H. P. B. in the records of our own Theosophical literature was outwardly a sick, rickety old personality. She was extremely ill; but remember that she was working here sixteen or eighteen hours a day chained to a desk. Look at her writings; look what she produced. Do you know that her works will run to fourteen or fifteen volumes when they are all put together? Think of it! And then see the innumerable records of that kindly, compassionate heart. Do you think that the kind of wisdom that you find in H. P. B.'s works could come from other than a member of the Brotherhood that sent her forth? The very keynote of her is compassion, which is something that flows forth from the Christ-like nature; and I am afraid I take very little account of her nervous excitability, which came about as much as anything from her ill-health and from the psychic maelstrom of which she was the focus by reason of the iconoclastic work that she did. Do you not see the picture? If I were you I should hesitate to judge one of the titan intellects of the age. I should indeed!
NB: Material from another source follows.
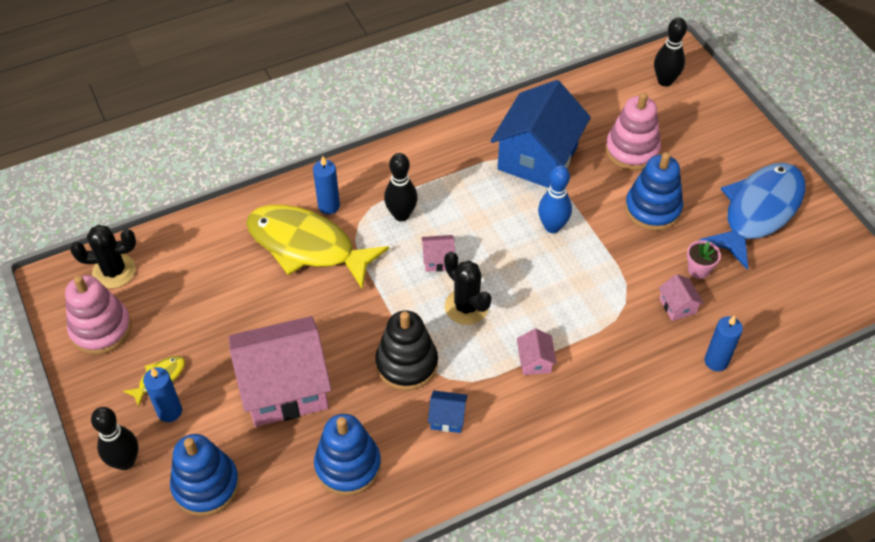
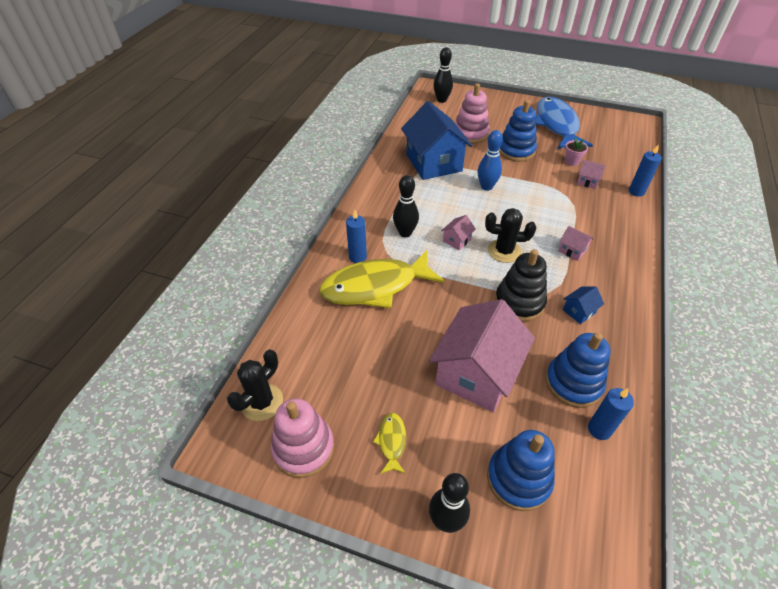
camera: 45 degrees left, 5 degrees down
(169, 411) = (428, 456): blue candle -> blue candle (599, 429)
I will just give you one suggestion as to a possible reason why she was imbodied in such a — shades of H. P. B.! she probably wouldn't mind my saying it — such a clumsy old female body. Do you know what they did to Jesus? Worshiped the external form, and made a personal God of it. It looks to me as if the Masters of Wisdom had no intention of permitting their Messenger in this cycle to be made into any kind of personal God. Human nature instinctively worships external beauty. She had not, perhaps, a beautiful external form; and the very nature of her mission was such that I do not think there was any danger of the later generations of human beings being permitted to make a personal God of her. The Masters were determined that her Message should be judged upon its merits and nothing else.